# Task prompt:
Go line by line through the entries below and copy those containing the string "Inland".

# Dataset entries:
________________________________________

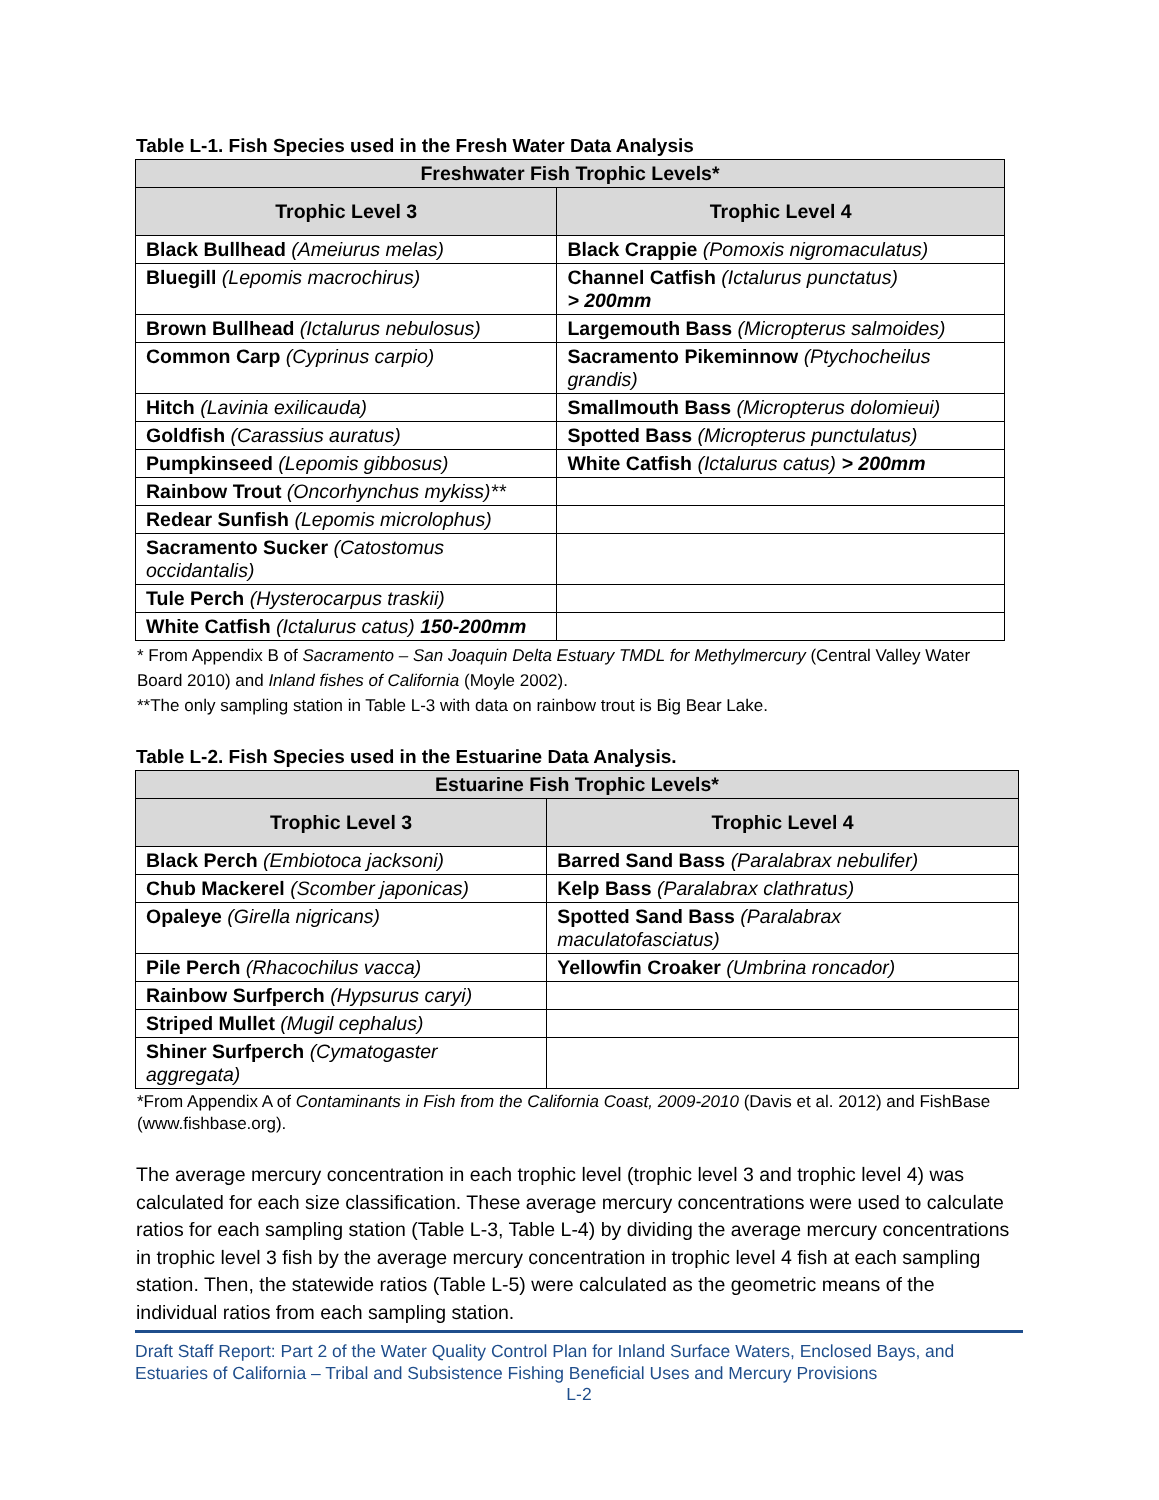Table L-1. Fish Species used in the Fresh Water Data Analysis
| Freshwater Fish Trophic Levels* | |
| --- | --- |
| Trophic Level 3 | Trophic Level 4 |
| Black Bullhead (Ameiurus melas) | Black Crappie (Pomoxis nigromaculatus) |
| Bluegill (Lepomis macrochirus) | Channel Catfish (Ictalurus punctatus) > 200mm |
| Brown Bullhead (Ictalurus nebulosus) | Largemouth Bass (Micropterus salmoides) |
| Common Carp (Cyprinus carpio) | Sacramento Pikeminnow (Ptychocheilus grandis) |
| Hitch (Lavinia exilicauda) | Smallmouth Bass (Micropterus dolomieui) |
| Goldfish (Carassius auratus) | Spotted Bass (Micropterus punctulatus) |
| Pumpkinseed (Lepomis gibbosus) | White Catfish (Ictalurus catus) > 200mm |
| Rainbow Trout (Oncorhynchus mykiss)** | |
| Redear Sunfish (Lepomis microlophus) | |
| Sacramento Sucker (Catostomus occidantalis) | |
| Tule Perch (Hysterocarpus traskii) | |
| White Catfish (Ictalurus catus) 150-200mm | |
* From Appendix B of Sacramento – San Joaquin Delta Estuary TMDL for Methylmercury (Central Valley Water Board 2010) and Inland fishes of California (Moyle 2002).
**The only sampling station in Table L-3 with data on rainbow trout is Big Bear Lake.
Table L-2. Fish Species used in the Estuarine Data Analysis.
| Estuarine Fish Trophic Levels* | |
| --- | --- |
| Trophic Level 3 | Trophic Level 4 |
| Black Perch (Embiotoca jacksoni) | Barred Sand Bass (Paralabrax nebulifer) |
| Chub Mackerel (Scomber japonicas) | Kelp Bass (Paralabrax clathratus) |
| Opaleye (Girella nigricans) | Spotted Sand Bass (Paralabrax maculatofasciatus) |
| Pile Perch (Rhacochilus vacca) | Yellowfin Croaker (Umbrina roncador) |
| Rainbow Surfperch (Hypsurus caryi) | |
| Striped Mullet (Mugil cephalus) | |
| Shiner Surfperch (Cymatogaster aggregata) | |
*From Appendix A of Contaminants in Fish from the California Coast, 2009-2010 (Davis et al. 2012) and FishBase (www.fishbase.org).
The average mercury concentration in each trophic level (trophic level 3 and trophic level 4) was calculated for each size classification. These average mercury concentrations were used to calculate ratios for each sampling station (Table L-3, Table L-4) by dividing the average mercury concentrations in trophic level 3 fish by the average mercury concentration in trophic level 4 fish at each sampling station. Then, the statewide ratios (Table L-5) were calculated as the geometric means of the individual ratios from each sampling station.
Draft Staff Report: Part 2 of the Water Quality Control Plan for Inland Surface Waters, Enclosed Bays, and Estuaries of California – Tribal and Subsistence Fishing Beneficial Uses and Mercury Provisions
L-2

________________________________________

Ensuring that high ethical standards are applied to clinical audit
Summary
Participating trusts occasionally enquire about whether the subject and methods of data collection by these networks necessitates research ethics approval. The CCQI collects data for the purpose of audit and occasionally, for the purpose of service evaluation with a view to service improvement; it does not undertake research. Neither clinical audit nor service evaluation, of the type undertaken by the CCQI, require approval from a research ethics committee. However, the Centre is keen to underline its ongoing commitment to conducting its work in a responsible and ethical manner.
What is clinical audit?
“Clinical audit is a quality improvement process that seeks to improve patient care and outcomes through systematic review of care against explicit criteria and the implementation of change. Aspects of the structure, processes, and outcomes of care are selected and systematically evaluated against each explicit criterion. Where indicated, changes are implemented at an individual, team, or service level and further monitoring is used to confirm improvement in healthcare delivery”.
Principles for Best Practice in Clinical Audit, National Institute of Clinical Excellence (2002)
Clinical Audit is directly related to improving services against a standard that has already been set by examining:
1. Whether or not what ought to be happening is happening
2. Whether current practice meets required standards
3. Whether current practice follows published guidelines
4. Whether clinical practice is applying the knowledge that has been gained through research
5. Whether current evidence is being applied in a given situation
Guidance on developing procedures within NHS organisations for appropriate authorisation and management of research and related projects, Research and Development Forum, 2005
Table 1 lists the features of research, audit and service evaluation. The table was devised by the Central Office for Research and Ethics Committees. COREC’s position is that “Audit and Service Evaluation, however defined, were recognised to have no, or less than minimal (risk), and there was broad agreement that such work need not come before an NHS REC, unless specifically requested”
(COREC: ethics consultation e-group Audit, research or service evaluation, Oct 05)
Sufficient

________________________________________

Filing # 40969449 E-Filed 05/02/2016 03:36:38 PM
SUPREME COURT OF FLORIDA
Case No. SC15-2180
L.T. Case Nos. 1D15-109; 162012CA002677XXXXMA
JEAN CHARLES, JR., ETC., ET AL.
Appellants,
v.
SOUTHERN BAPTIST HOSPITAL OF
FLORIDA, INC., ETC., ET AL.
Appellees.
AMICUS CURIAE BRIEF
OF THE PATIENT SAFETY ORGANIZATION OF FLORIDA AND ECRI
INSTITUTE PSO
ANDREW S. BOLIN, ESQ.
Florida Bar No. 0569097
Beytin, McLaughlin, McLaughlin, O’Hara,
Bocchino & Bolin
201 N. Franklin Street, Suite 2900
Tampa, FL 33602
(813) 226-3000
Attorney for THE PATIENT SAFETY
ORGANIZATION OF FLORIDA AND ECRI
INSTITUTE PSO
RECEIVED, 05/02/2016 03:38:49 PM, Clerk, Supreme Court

________________________________________

# Solution:
* From Appendix B of Sacramento – San Joaquin Delta Estuary TMDL for Methylmercury (Central Valley Water Board 2010) and Inland fishes of California (Moyle 2002).
Draft Staff Report: Part 2 of the Water Quality Control Plan for Inland Surface Waters, Enclosed Bays, and Estuaries of California – Tribal and Subsistence Fishing Beneficial Uses and Mercury Provisions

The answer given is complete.